Extracted page text data
+ + +

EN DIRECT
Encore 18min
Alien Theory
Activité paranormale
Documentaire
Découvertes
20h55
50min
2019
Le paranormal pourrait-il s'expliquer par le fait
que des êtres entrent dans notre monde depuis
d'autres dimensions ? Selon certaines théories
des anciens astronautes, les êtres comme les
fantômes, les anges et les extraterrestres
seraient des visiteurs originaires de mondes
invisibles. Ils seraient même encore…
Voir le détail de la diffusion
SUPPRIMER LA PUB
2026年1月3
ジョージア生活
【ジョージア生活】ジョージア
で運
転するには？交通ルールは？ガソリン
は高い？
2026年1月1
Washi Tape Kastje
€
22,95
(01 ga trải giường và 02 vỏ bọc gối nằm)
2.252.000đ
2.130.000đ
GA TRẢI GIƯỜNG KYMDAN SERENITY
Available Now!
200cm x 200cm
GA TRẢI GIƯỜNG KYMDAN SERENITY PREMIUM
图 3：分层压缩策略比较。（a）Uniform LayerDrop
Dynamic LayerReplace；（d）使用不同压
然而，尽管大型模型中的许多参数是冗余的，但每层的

+ + +

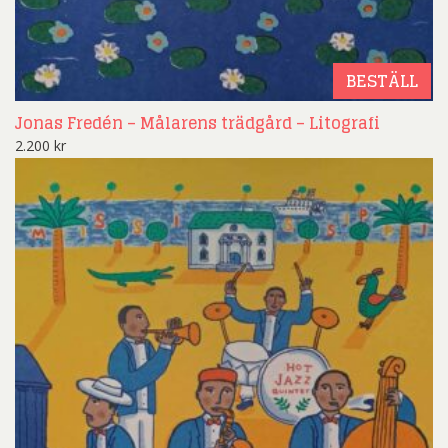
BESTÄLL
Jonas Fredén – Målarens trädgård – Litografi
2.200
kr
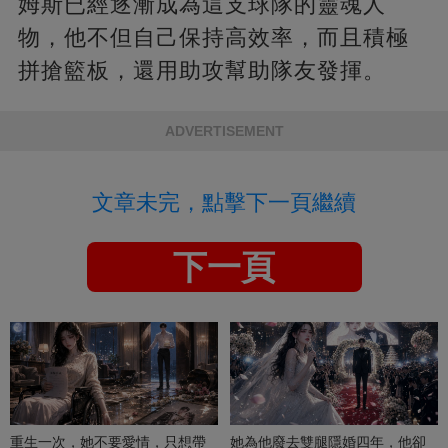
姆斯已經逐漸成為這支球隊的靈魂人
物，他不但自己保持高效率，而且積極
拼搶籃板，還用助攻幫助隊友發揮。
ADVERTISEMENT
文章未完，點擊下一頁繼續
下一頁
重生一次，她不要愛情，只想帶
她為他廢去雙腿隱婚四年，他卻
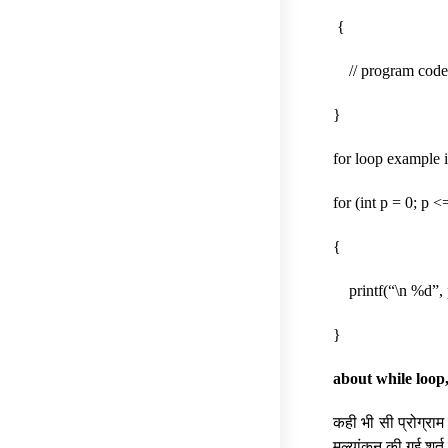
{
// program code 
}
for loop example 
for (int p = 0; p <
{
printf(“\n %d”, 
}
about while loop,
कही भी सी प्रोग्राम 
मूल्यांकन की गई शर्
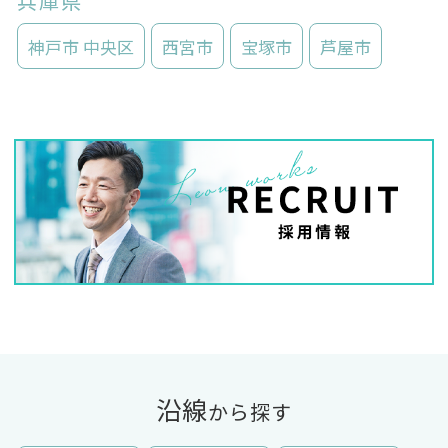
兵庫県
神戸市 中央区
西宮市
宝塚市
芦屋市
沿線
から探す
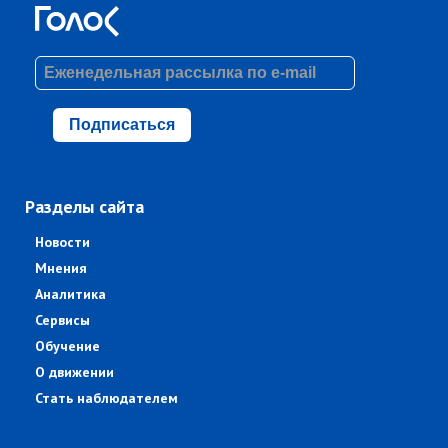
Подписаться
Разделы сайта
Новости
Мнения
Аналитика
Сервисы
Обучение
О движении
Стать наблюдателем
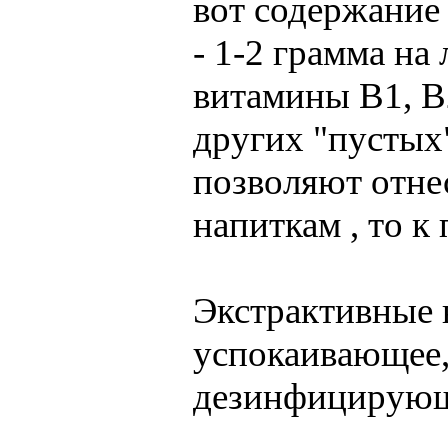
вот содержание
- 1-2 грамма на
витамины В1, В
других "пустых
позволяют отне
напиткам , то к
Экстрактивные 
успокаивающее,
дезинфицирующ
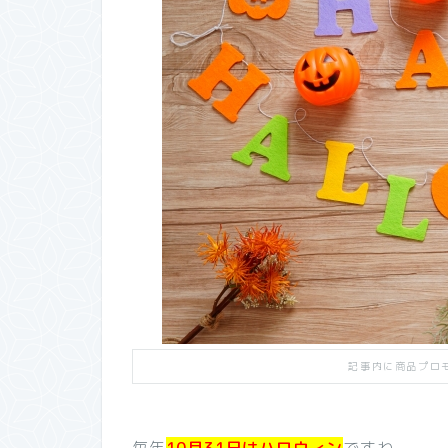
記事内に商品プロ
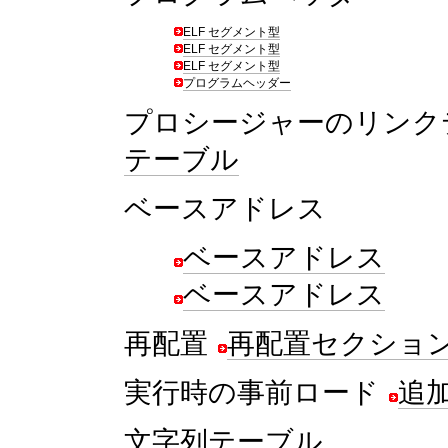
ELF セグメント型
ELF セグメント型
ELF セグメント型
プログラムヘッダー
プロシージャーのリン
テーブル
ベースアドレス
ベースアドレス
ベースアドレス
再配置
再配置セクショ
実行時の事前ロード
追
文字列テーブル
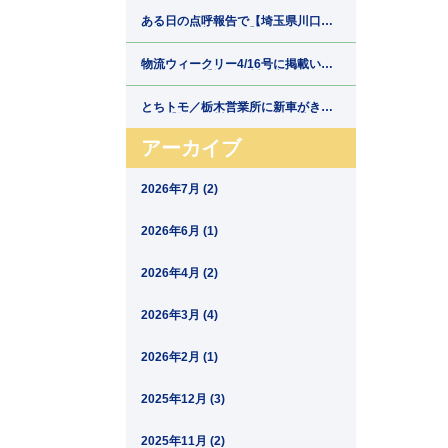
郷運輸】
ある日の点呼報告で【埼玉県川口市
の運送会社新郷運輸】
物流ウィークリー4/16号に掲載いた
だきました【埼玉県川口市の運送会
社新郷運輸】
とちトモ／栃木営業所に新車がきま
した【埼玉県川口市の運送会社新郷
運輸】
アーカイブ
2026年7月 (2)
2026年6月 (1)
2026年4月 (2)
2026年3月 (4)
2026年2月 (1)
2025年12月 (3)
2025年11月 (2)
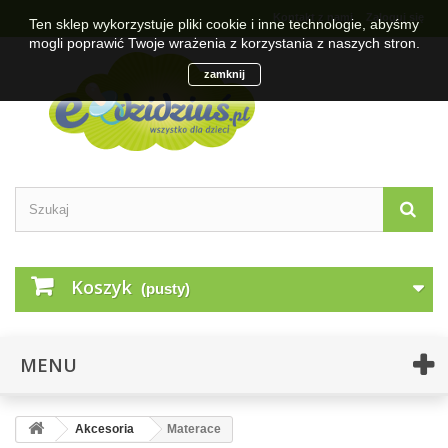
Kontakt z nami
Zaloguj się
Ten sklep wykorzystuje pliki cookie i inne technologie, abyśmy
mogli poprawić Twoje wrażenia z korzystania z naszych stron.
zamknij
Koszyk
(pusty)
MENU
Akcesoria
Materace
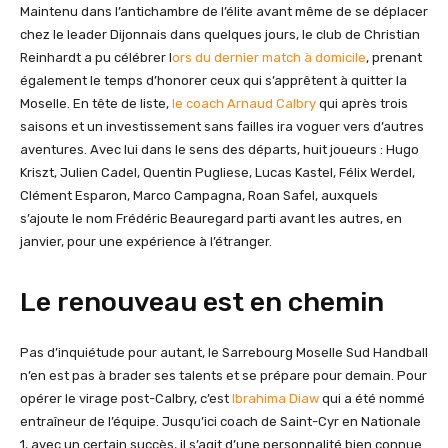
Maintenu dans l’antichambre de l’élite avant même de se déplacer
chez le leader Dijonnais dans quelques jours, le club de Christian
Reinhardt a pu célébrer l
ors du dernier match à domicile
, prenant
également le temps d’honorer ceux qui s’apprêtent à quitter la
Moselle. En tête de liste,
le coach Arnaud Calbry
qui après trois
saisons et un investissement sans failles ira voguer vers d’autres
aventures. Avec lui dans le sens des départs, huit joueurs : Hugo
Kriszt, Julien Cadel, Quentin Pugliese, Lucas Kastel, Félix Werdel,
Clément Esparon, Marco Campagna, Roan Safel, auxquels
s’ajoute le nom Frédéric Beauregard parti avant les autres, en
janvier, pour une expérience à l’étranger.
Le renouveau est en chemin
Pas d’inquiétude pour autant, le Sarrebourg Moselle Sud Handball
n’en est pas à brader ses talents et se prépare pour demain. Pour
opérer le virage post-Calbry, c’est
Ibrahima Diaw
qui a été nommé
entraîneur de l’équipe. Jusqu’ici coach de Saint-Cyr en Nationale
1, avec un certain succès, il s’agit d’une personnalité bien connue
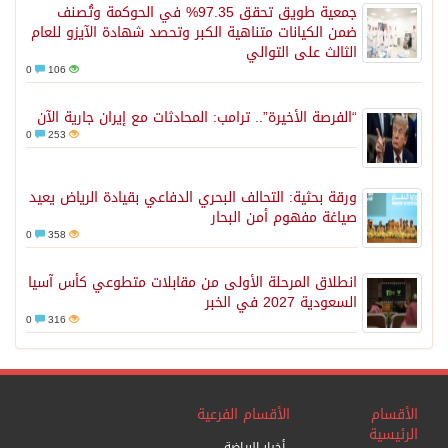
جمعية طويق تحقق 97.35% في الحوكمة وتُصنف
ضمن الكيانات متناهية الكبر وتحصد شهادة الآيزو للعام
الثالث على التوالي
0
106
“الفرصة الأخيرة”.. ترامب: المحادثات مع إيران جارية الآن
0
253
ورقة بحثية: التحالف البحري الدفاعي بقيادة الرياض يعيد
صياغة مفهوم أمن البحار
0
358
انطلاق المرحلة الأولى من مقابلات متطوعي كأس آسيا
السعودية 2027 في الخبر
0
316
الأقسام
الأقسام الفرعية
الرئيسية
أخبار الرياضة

+ + +

Although pictures appear among the entries, please set down only the lines from the one with "вот содержание" up to and including the one with "Le renouveau est en chemin", word for word.

> [RESULT OF THIS EXERCISE]
вот содержание
- 1-2 грамма на
витамины В1, В
других "пустых
позволяют отне
напиткам , то к
Экстрактивные 
успокаивающее,
дезинфицирующ
記事内に商品プロ
ELF セグメント型
ELF セグメント型
ELF セグメント型
プログラムヘッダー
プロシージャーのリン
テーブル
ベースアドレス
ベースアドレス
ベースアドレス
再配置
再配置セクショ
実行時の事前ロード
追
文字列テーブル
郷運輸】
ある日の点呼報告で【埼玉県川口市
の運送会社新郷運輸】
物流ウィークリー4/16号に掲載いた
だきました【埼玉県川口市の運送会
社新郷運輸】
とちトモ／栃木営業所に新車がきま
した【埼玉県川口市の運送会社新郷
運輸】
アーカイブ
2026年7月 (2)
2026年6月 (1)
2026年4月 (2)
2026年3月 (4)
2026年2月 (1)
2025年12月 (3)
2025年11月 (2)
Kontakt z nami
Zaloguj się
Ten sklep wykorzystuje pliki cookie i inne technologie, abyśmy
mogli poprawić Twoje wrażenia z korzystania z naszych stron.
zamknij
Koszyk
(pusty)
MENU
Akcesoria
Materace
Maintenu dans l’antichambre de l’élite avant même de se déplacer
chez le leader Dijonnais dans quelques jours, le club de Christian
Reinhardt a pu célébrer l
ors du dernier match à domicile
, prenant
également le temps d’honorer ceux qui s’apprêtent à quitter la
Moselle. En tête de liste,
le coach Arnaud Calbry
qui après trois
saisons et un investissement sans failles ira voguer vers d’autres
aventures. Avec lui dans le sens des départs, huit joueurs : Hugo
Kriszt, Julien Cadel, Quentin Pugliese, Lucas Kastel, Félix Werdel,
Clément Esparon, Marco Campagna, Roan Safel, auxquels
s’ajoute le nom Frédéric Beauregard parti avant les autres, en
janvier, pour une expérience à l’étranger.
Le renouveau est en chemin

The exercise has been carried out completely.